この研究で使用している食材は、鉄の含有量が最も多いのは牛肉、そして脂質の量が最も多いのがサーモンです。

そして、不飽和脂肪酸が多いのがサーモンと牛肉にフィッシュオイルを足した食事です。

用いているフィッシュオイルは、DHA 21.7 %、EPA 55.6%のオメガ3油です。
これらの食材が胃に入って十二指腸へと消化されていく過程で本当に酸化されているのでしょうか。
結果は、どの食材に関しても消化が進むにつれて過酸化脂質(MDA)の量が増えることが分かりました。

そして、サーモンが飛びぬけてMDAを発生させました。

この結果をまとめると
同じ脂質単位当たりのMDAの量は、サーモン、チキン > ビーフ(鉄の含有量が最多)

では、オメガ3の過酸化脂質(4-HHE)、オメガ6の過酸化脂質(4-HNE)についてはどうでしょうか。

サーモンは、ビーフよりも高い4-HHE量を発生させています。
同じ脂質単位当たりのMDA、4-HHE量は、鉄の含有量が一番少ないサーモンが最大です。

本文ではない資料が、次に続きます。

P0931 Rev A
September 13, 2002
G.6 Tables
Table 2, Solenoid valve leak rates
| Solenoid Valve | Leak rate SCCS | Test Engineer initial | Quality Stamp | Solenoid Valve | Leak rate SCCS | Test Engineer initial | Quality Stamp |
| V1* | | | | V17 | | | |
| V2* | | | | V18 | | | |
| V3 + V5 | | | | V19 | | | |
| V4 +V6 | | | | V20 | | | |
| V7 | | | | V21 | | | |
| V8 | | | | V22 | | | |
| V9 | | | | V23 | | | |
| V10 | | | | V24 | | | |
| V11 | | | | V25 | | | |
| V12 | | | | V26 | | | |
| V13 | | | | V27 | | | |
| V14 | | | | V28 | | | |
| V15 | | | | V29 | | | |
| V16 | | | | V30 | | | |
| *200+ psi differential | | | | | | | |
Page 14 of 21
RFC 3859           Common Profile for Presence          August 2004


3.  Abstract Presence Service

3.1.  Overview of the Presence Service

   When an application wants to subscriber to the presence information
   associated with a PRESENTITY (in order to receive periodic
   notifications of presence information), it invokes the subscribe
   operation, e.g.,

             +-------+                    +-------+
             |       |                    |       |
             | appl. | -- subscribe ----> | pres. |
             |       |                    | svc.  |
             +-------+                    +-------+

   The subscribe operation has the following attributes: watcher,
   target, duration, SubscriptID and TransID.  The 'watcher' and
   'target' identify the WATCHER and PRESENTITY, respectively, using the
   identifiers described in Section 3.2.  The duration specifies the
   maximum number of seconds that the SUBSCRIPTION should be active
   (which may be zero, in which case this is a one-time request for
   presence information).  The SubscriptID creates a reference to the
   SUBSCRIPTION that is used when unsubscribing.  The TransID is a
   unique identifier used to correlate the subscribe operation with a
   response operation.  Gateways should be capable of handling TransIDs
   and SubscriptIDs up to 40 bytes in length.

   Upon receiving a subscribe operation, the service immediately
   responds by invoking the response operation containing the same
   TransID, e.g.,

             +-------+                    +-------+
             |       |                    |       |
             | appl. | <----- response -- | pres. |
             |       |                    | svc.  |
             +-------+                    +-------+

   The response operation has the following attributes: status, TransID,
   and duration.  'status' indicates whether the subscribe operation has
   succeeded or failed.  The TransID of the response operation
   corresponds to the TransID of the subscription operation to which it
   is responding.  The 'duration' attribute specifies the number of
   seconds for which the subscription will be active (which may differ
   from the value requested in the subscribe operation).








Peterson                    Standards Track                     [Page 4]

このことから脂質の過酸化は、ヘム鉄よりも多価不飽和脂肪酸の含有量に依存していることが分かります。

ヘモグロビン、マイオグロビンの両方とも脂質過酸化を促しMDAが生産されます。
サーモンのヘモグロビンは哺乳類よりも酸化力が強いのでビーフと同じヘム鉄の量でもサーモンの方がより過酸化反応が高くなります。

また、小腸でも脂質過酸化が促進します。
胆汁の乳化作用によって表面積が増えます。

これによって酸素と反応する表面が大きくなることや胆汁酸はビタミンCと同じで酸化剤になるので胆汁が混じる小腸では脂質過酸化が促進されます。
実際に胆汁がないと過酸化反応が低下します。

酸化せていないオメガ3脂肪酸を摂取しても消化の過程で酸化してしまい有害な過酸化脂質が発生してしまい、それが体内に蓄積されていくことで様々な慢性病を発症させる可能性があると言えそうです。